[AUFGABENLISTE]:
- 1) Wen vertritt das Oekumenische Team laut dem Textauszug?
- 2) Schreiben Sie aus dem Textauszug die Stelle zwischen „Das vom Oekumenischen“ und „Partnerorganisationen.“ einschließlich genau ab.
- 3) Fassen Sie den Textauszug in zwei Sätzen zusammen.

Das vom Oekumenischen Rat der Kirchen (OeRK) in Zusammenarbeit mit
dem Lutherischen Weltbund (LWB) unterstuetzte und koordinierte
Oekumenische Team nimmt an der zur Zeit in Genf stattfindenden
Sondertagung der Generalversammlung der Vereinten Nationen teil, die
die Umsetzung der Verpflichtungen des Weltgipfels ueber soziale
Entwicklung und weitere Initiativen vor fuenf Jahren in Kopenhagen,
Daenemark, auswertet. Aufgabe des Oekumenischen Teams ist, den
Sondergipfel kritisch zu begleiten und die Position der Kirchen zu
Fragen der sozialen Entwicklung einzubringen. Das Team vertritt
globale Netzwerke des OeRK, Mitgliedskirchen, religioese Gruppen und
Partnerorganisationen.
In einer lebhaften Praesentation am Montag im Oekumenischen Zentrum
in Genf, in der auch das Lied *Change of Heart"(aendert euer Herz)

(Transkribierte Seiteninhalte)
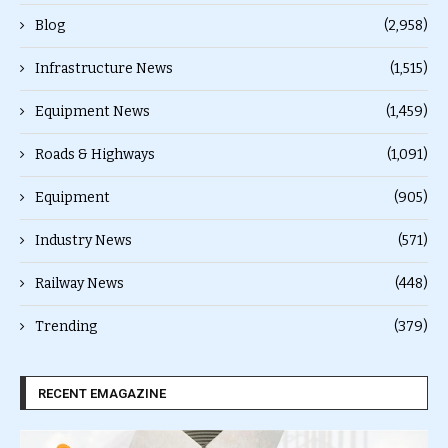
Blog
(2,958)
Infrastructure News
(1,515)
Equipment News
(1,459)
Roads & Highways
(1,091)
Equipment
(905)
Industry News
(571)
Railway News
(448)
Trending
(379)
RECENT EMAGAZINE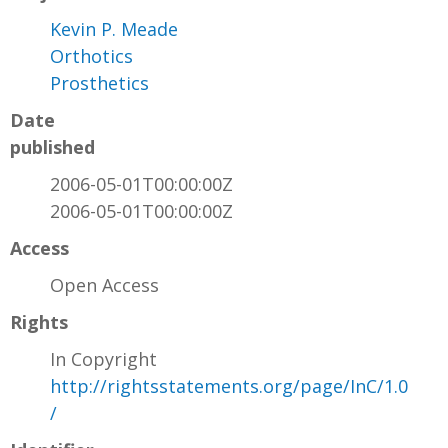
Kevin P. Meade
Orthotics
Prosthetics
Date
published
2006-05-01T00:00:00Z
2006-05-01T00:00:00Z
Access
Open Access
Rights
In Copyright
http://rightsstatements.org/page/InC/1.0
/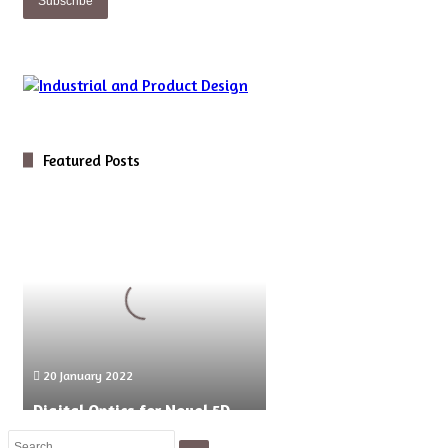
Featured Posts
Digital
Optics
for
Novel
5D
Microscopy
20 January 2022
Digital Optics for Novel 5D
Microscopy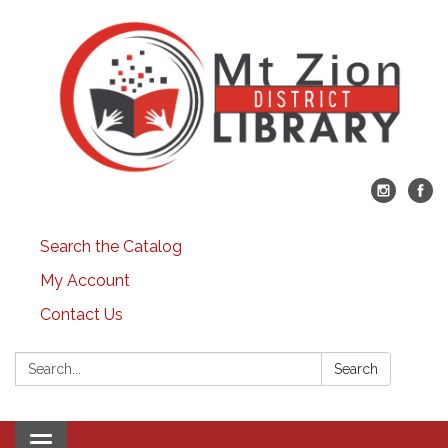
Search the Catalog
My Account
Contact Us
Search:
Search
Toggle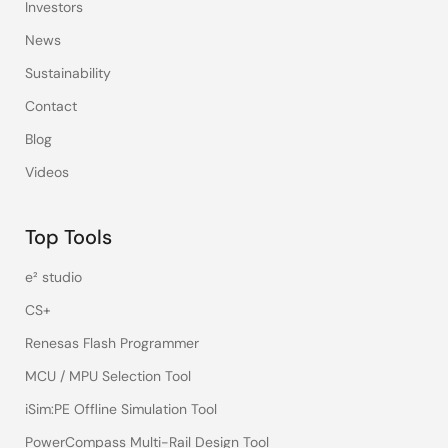
Investors
News
Sustainability
Contact
Blog
Videos
Top Tools
e² studio
CS+
Renesas Flash Programmer
MCU / MPU Selection Tool
iSim:PE Offline Simulation Tool
PowerCompass Multi-Rail Design Tool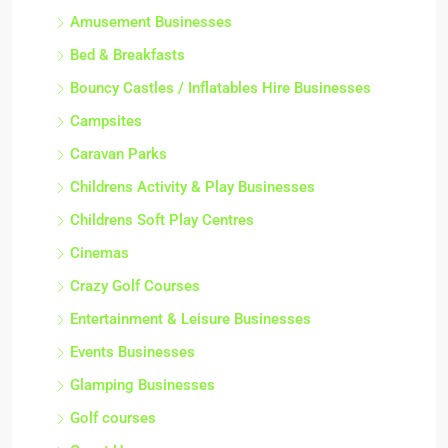
Amusement Businesses
Bed & Breakfasts
Bouncy Castles / Inflatables Hire Businesses
Campsites
Caravan Parks
Childrens Activity & Play Businesses
Childrens Soft Play Centres
Cinemas
Crazy Golf Courses
Entertainment & Leisure Businesses
Events Businesses
Glamping Businesses
Golf courses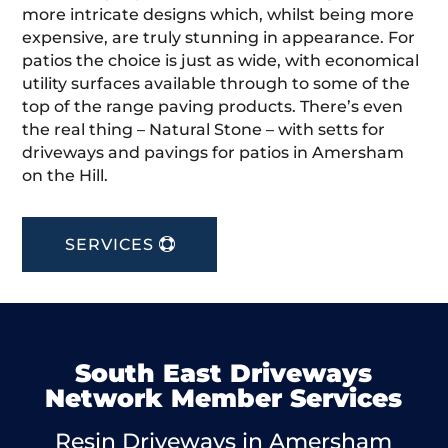
more intricate designs which, whilst being more
expensive, are truly stunning in appearance. For
patios the choice is just as wide, with economical
utility surfaces available through to some of the
top of the range paving products. There’s even
the real thing – Natural Stone – with setts for
driveways and pavings for patios in Amersham
on the Hill.
SERVICES
South East Driveways
Network Member Services
Resin Driveways in Amersham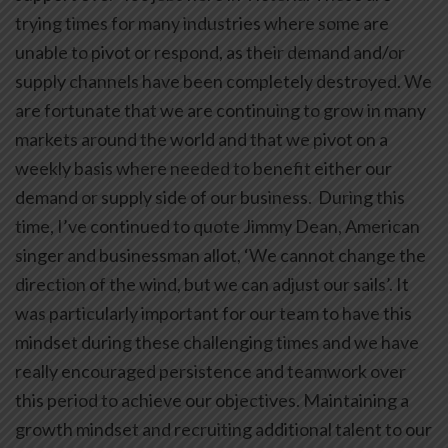
trying times for many industries where some are
unable to pivot or respond, as their demand and/or
supply channels have been completely destroyed. We
are fortunate that we are continuing to grow in many
markets around the world and that we pivot on a
weekly basis where needed to benefit either our
demand or supply side of our business. During this
time, I’ve continued to quote Jimmy Dean, American
singer and businessman allot, ‘We cannot change the
direction of the wind, but we can adjust our sails’. It
was particularly important for our team to have this
mindset during these challenging times and we have
really encouraged persistence and teamwork over
this period to achieve our objectives. Maintaining a
growth mindset and recruiting additional talent to our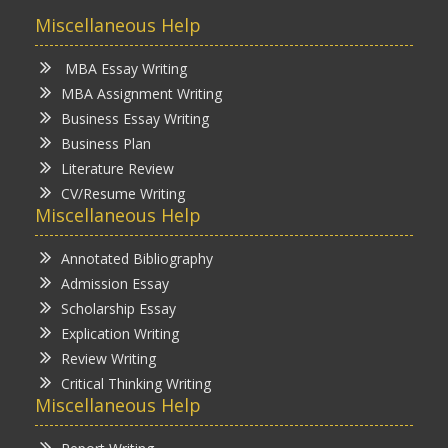
Miscellaneous Help
MBA Essay Writing
MBA Assignment Writing
Business Essay Writing
Business Plan
Literature Review
CV/Resume Writing
Miscellaneous Help
Annotated Bibliography
Admission Essay
Scholarship Essay
Explication Writing
Review Writing
Critical Thinking Writing
Miscellaneous Help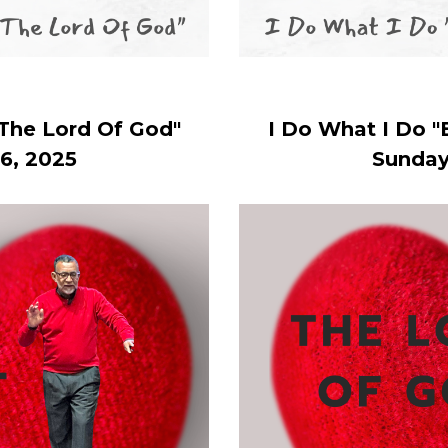
 The Lord Of God"
I Do What I Do "
6, 2025
Sunday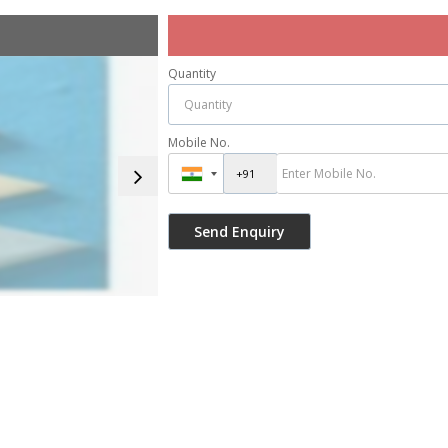
Quantity
Mobile No.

[LÖSUNGEN JE AUFGABE]:
- 1) Globale Netzwerke des OeRK, Mitgliedskirchen, religioese Gruppen und Partnerorganisationen.

- 2)
Das vom Oekumenischen Rat der Kirchen (OeRK) in Zusammenarbeit mit
dem Lutherischen Weltbund (LWB) unterstuetzte und koordinierte
Oekumenische Team nimmt an der zur Zeit in Genf stattfindenden
Sondertagung der Generalversammlung der Vereinten Nationen teil, die
die Umsetzung der Verpflichtungen des Weltgipfels ueber soziale
Entwicklung und weitere Initiativen vor fuenf Jahren in Kopenhagen,
Daenemark, auswertet. Aufgabe des Oekumenischen Teams ist, den
Sondergipfel kritisch zu begleiten und die Position der Kirchen zu
Fragen der sozialen Entwicklung einzubringen. Das Team vertritt
globale Netzwerke des OeRK, Mitgliedskirchen, religioese Gruppen und
Partnerorganisationen.

- 3) Das vom OeRK in Zusammenarbeit mit dem LWB unterstützte und koordinierte Oekumenische Team nimmt an der Sondertagung der Generalversammlung der Vereinten Nationen in Genf teil. Diese Tagung wertet die Umsetzung der Verpflichtungen des Weltgipfels über soziale Entwicklung aus, der vor fünf Jahren in Kopenhagen stattfand, und das Team soll sie kritisch begleiten und die Position der Kirchen zu Fragen der sozialen Entwicklung einbringen.